Henry L. BUTLER, Appellant,
v.
STATE of Florida, Appellee.
No. 4-86-0314.
District Court of Appeal of Florida, Fourth District.
August 6, 1986.*758 Richard L. Jorandby, Public Defender, and Gary Caldwell, Asst. Public Defender, West Palm Beach, for appellant.
Jim Smith, Atty. Gen., Tallahassee, and Joy B. Shearer, Asst. Atty. Gen., West Palm Beach, for appellee.
PER CURIAM.
Henry Butler appeals the sentence imposed upon him for battery of a corrections officer, and a final judgment assessing attorney's fees and costs to him.
Butler asserts that the court erred in sentencing him to four-and-one-half years because the recommendation at the change-of-plea hearing was for a four-year sentence. We affirm the imposition of the four-and-one-half year sentence. The trial court was not bound by the prosecutor's plea-bargain agreement, and could properly impose a more severe penalty upon Butler. State v. Adams, 342 So. 2d 818 (Fla. 1977).
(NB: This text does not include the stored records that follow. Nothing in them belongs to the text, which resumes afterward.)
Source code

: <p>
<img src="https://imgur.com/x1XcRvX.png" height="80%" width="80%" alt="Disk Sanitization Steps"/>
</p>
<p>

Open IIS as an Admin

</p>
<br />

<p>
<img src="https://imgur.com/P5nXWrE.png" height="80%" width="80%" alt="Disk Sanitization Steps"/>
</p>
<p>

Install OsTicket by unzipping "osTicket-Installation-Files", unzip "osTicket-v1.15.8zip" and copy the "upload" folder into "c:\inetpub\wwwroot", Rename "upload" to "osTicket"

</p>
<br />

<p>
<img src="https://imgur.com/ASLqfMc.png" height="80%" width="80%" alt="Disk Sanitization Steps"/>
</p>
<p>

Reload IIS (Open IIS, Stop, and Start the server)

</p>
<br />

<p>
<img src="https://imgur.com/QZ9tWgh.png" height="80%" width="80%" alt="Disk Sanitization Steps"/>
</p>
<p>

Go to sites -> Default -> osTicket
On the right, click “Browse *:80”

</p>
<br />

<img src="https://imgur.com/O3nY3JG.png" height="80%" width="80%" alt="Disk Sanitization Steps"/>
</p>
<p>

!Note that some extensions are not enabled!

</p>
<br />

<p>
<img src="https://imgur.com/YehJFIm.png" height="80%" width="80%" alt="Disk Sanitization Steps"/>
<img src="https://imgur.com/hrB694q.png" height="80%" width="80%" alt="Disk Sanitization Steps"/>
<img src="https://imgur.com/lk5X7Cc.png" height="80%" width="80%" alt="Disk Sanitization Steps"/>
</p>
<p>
Moreover, Butler has not filed a motion with the trial court to vacate his plea. See Robinson v. State, 373 So. 2d 898 (Fla. 1979).
We affirm without prejudice the portion of the final judgment assessing Butler, an indigent, $200 pursuant to section 27.3455, Florida Statutes (1985). Although that section provides that an indigent is entitled upon motion to be sentenced to a term of community service in lieu of imposition of costs, Butler has made no such motion, and therefore his appeal on this point is premature. It follows that the clerk's certificate, which denies Butler gain time for failure to pay court costs pursuant to section 27.3455(1), is proper on this record. Additionally, the statute itself, which is rationally related to the legislative purpose of assisting the agencies employed by the state to combat crime, is not constitutionally infirm. State v. Young, 238 So. 2d 589 (Fla. 1970).
We reverse that part of the final judgment which assesses court costs and public defender's fees to Butler. These costs were erroneously imposed without affording Butler a prior hearing and opportunity to object. Jenkins v. State, 444 So. 2d 947 (Fla. 1984). Our decision is without prejudice to the state to seek these costs, in accordance with the procedures set forth in Jenkins.
AFFIRMED IN PART; REVERSED IN PART and REMANDED.
DELL, WALDEN and GUNTHER, JJ., concur.